Catch Fish with
For anyone unfamiliar with the site always check the FRESHWATER, SALTWATER and TACK-TICS pages. The Saltwater page now extends back as a record of over several years of (mostly) sea fishing and may be a useful guide as to when to fish. The Freshwater stuff is also up to date now. I keep adding to both. These pages are effectively my diary and the latest will usually be about fishing in the previous day or two. As you see I also add the odd piece from my friends and correspondents if I've not been doing much. The Tactics pages which are chiefly 'how I do it' plus a bit of science are also updated regularly and (I think) worth a read (the earlier ones are mostly tackle and 'how to do it' stuff).
Last cast pike.
I know I've said it before but I really am pretty conservative when it comes to tackle. I tend to stick to the same gear for most of my spinning, particularly when it comes to bassing. However, recently I've been trying a modern Teklon rod (which has stood in my cupboard unused for some time) and a spool of Nanofil line. The reel is my oldest Shimano Stradic - almost an antique now but still very effective. Now the rod is a bit lighter in weight than my usual Surespin and the Nanofil was new to me. I've caught a few bass on the setup and it seemed fine but without any obvious advantages. being a lazy sort of person I simply used the same set of tackle when I went to the local river. I find that with the lighter-weight plugs that I tend to use in freshwater that the set up is very good.
Once I'd learned to control my casts (new rods and reels come into the old dogs-new tricks category for me) I could pitch the lures a fair bit further (perhaps 10%) than on my usual braids and it was pretty accurate. Having already caught bass, pollack, wrasse, mackerel, trout, seatrout, salmon, chub, perch and pike on the equipment I was pretty confident that it would do anything required of it. Anyway, a couple of evenings back my wife was working so I decided to have an hour on the local river and as things turned out it proved my point. As usual I had a few feet of 15lb Memorex monofilament as a leader and a short trace of knottable wire on the end in case of pike.
I was using a black and silver, J9, floating Rapala - a lure which has caught me countless fish over the years. I'd changed the trebles for 2x versions having had the standard hooks straightened by a big salmon earlier this year. I began fishing in a bridge pool and first cast I had a modest perch. I was pleased because in short sessions there's never any guarantee of fish. I moved up above the bridge and on the first chuck, up and across, I felt a hard knock. "Must have been a fish!" I thought. Second cast I saw the culprit following my lure - a small pike. I cast for a third time and this time the fish was hooked and landed. Two fish in the first two spots - not big but pretty good.

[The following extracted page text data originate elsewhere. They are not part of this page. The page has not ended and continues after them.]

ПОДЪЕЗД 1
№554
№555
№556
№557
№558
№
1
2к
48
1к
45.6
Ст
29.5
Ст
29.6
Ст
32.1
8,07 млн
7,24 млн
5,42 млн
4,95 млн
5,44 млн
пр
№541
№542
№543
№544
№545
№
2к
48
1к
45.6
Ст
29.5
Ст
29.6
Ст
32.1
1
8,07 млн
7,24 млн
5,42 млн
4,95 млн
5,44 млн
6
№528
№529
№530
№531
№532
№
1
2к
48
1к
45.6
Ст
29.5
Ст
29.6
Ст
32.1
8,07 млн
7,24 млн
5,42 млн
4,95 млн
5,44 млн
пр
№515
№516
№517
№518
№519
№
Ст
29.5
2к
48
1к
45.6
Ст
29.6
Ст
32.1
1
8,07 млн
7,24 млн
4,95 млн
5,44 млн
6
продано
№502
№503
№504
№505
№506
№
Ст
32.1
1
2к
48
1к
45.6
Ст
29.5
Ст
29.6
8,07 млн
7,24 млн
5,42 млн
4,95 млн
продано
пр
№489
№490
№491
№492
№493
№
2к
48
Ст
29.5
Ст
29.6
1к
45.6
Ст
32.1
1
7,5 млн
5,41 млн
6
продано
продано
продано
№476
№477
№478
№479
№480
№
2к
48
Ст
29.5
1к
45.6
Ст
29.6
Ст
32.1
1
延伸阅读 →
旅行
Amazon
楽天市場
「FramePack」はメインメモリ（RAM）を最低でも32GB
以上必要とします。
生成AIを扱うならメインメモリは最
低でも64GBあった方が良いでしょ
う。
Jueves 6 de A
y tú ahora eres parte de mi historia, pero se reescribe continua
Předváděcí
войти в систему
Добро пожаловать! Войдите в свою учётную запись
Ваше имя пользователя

After that things slowed down. In fact they came to a dead stop and by the time it reached twenty-five-to-nine darkness was beginning to fall and I hadn't had another bite. I'd reached the point where I decided to have my last cast and as I opened the bale arm of the reel a good salmon, perhaps 15lb, leapt from the water just where I was about to drop the lure. I cast down and across and let the lure swing round in the current without reeling - nothing! I began to retrieve along my own bank where there was a bit of a slack with a couple of lily leaves showing.
Wallop!!!!! The rod was dragged round into a tight curve as a good fish took the lure. Line screamed off the reel as the fish tore off downstream into a deep pool. "Funny place for a salmon!" I thought "Perhaps it had followed in from the faster water at the head of the pool?" By now it was taking lots of line so I began to back away upstream, rod well bent and clutch zuzzing in short bursts. After about five minutes I began to regain a bit of line and I saw a big swirl on the surface. Even in the gathering gloom I could see that this was no salmon but a big pike. Excellent! All I had to do was land it. I tend not to carry a net because over the years I've had a few good fish come unstuck after loose trebles tangled in the meshes. It was a matter of leading my pike to a spot where I could slide down the bank and stand in the water without risk of drowning.
The first problem was that the pike didn't want to follow me upstream. To compound matters there were several bits of old, rusty, camp sheathing sticking out of the bank. One touch of the line on that and I could kiss goodbye to my fish. For five or ten minutes I tried to manoeuvre the fish round these obstructions. Not easy. The little wand of a rod didn't put much pressure on the fish and it wasn't really long enough to reach beyong the metalwork. Eventually, after reducing the tension on the clutch. I persuaded the pike to swim out a little way and walked the line up past the snags. Now it was just a matter of time. Sure enough I was able to lead the fish up until I reached a shallow gravel platform. I slid down the four-foot drop from the grassy bank and worked the pike to where I stood. bend down, pick it up lay it on the damp grass and remove the hook. Just time to weigh it (just over 9kg) and take a picture with the self timer on the camera. As the fish swam away I realised that it was now almost dark - a good end to my short session.